Because we have minds that reason, rather than being completely guided by genes and instinct. We can decide that such-and-such behaviors would help us survive in a given environment (with certain resources, dangers, etc), and we can do these behaviors right away, without having to wait for evolution to kill off the people to whom their genes make those behaviors appear counter-intuitive. The fact that we can "shut up" our genetic impulses with our reason means that behaviors evolve very quickly, as ideas that we can experiment with, rather than as genes that take many many generations to be selected. Ideas get selected strongly and absolutely the minute the first guy is eaten by a lion, while the gene for lion-fear would take generations to select itself (and, meanwhile, all the people without that gene would get eaten). This is a bit of an exaggeration but you get the idea: Once we can make experiments and deliberate decisions based on the results, genes stop dictating our behavior, and our behavior stops causing the natural selection of genes. I'm not implying that these two guides to behavior (genetics and reason) switched instantaneously, but once reason did take over (probably some hundreds of thousands of years ago), natural selection is negligible and we're pretty much stuck with whatever gene-set we had at that time.

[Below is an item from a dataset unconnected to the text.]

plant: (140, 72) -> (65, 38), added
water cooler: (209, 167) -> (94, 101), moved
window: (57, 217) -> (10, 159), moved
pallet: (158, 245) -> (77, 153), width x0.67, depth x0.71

"what would be even built into such a brain that would generate desires for community rather than small tribe?"

Reason. Big groups are safer, make it more likely that SOMEONE will find food, that SOMEONE will have an idea about how to satisfy a need... And if the group commits itself to mutual survival and justice at the cost of everyone's sacrifice (i.e. a society), and if there are enough people for roles to be broken up (hunting, farming, tool-making, taking care of kids), then you have much less to fear in case you are not as physically apt as your neighbors. Once people have a mind that can reason, eventually they will see the benefits of society, and that vision will slowly coalesce into reality.

Randy Kirk said...

Lots of good ideas there. I need to really walk through this one, when I have nothing else on my mind. (brain, heh heh...get it.) But I actually mean it, too.

Randy Kirk said...

Bernardo says:

"We can decide that such-and-such behaviors would help us survive in a given environment (with certain resources, dangers, etc), and we can do these behaviors right away, without having to wait for evolution to kill off the people to whom their genes make those behaviors appear counter-intuitive"

Seems that we do some really bad deciding. Maybe more bad than good.

bernardo said...

Wow, you say atheists are arrogant, and then you say that you are in a position to determine that most of humanity's choices are bad?

And say we DO do a lot of really bad deciding. What solution do you propose to this problem? Following our instincts? In that direction lie chaos and anarchy, the results of animalistic selfishness. I suggest pragmatism, which can be defined as learning to make better choices based on learning from your mistakes and from those of other people.

Randy Kirk said...

Bernardo, you seemed to have missed my modifier "seems." However, who could disagree. I may not believe in man caused global warming, but I do believe in man caused bad air.

I may be glad we developed atomic weapons before the Germans, but I'm not glad anybody developed it or any lessor weapon with the intent of killing others.

Thalidomide comes to mind. Kinsey doing sex experiments on infants seems like a bad idea.